The Snake Goddess is one of the most recognisable artefacts of the Minoan civilisation, dating back to around 1600 BC. The statuette, excavated at the Palace of Knossos by Sir Arthur Evans in 1903, was considered enigmatic and shrouded in mystery from the outset, and the explorer’s actions further confused the matter.

Sir Evans, known for his rather free but creative approach to interpreting finds, actually excavated two figurines, not one. The better known one was incomplete, missing one arm and the head. The archaeologist decided that it would be reconstructed from other elements found at the excavation site. In his reconstruction, he was strongly influenced by the appearance of the second statue excavated.

photo credit Wkipedia

The result was a 30-centimetre faience figurine (the fired faience was painted and its surface shone) depicting a woman dressed in an ornate Minoan dress, with exposed breasts, two snakes in her raised hands and a cat or panther on her head. It is worth mentioning that the individual parts of the statuette were fired separately and then joined together with wire.

photo credit Wikipedia

The fun began when researchers attempted to interpret the meaning of this find. Sir Evans arbitrarily called her a goddess, but is that really what she represents? It is believed that she could also have been a priestess or even a wealthy woman.

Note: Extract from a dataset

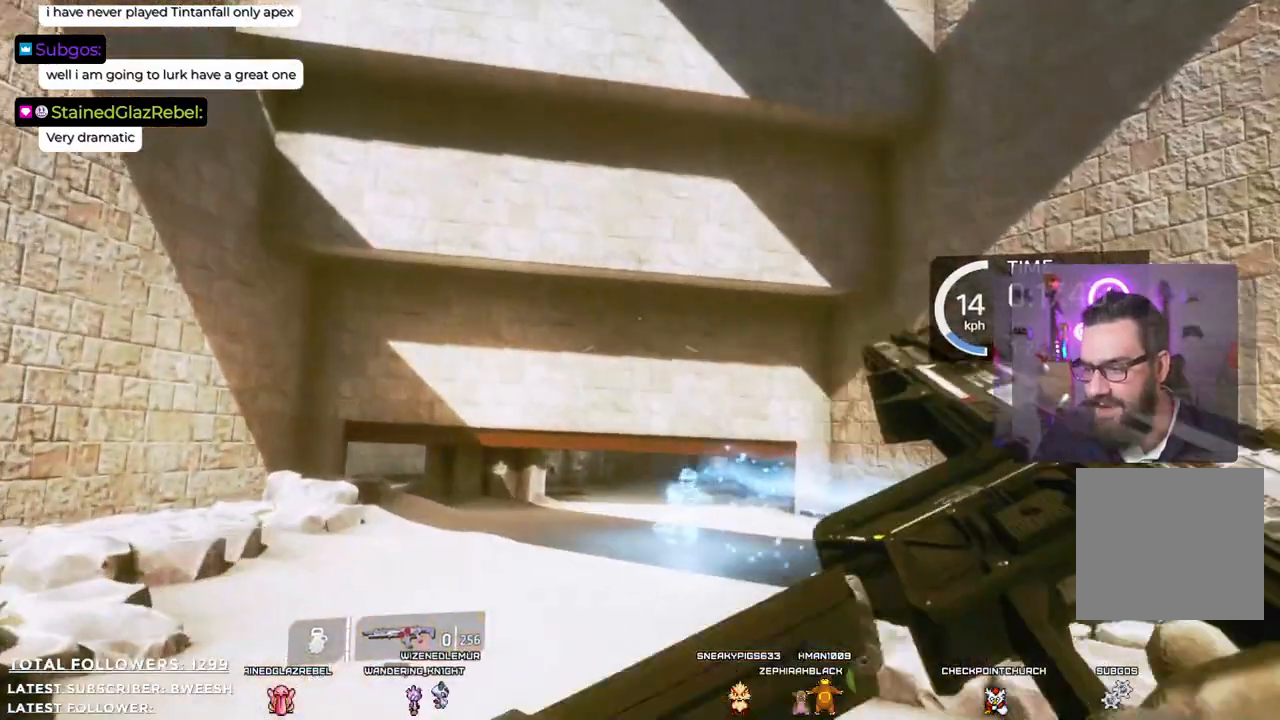
{"buttons": [], "left_stick": "up", "right_stick": "center", "events": [[217, "L3", "up"], [250, "right_stick", "down"], [484, "right_stick", "center"]]}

The animals surrounding her led some scientists to conclude that she was the Lady of the Animals, but if we assume that Evans incorrectly added the cat to her head and that the snakes are actually strings or twigs (as claimed by scientist Emily Bonney), this interpretation loses its meaning. If we assume that they are indeed snakes, there are also different ways of interpreting them. On the one hand, as in Mesopotamia and ancient India, they were a symbol of rebirth and renewal. On the other hand, there are voices interpreting them as a sign of death and the afterlife.

photo credit Wikipedia

Even the abundant, exposed breasts are ambiguous. In Greek religion, they are a symbol of fertility, but in ancient Egypt they symbolised mourning, and we find such a reference in Homer’s Iliad.

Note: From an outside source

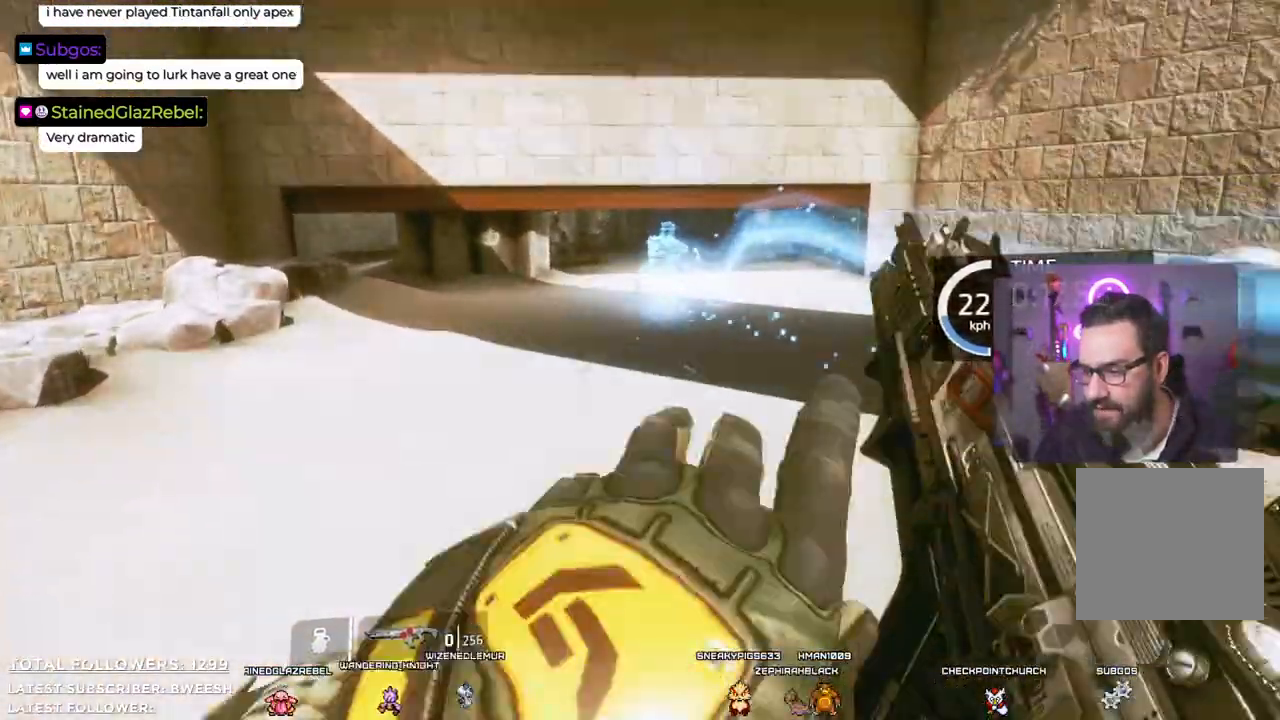
{"buttons": [], "left_stick": "up", "right_stick": "center", "events": []}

Interestingly, the mystery hidden in the statue and its attractive, sensual appearance caused such a sensation and desire that there was a proliferation of ‘miraculous’ discoveries of other Snake Goddesses, which were, of course, fakes. Two fakes are particularly well known because they can still be found in the collections of respected museums today! One is in the Museum of Fine Arts in Boston and is an ivory figurine purchased in 1914. The second masterful forgery is a steatite statue of a naked woman with snakes adorning her head, purchased from a dealer in Paris by Henry Walters in 1929 and brought to the Baltimore Museum in 1931.

The authentic figurine, dating back over 3,500 years, can be viewed in the excellent Archaeological Museum in Heraklion, Crete.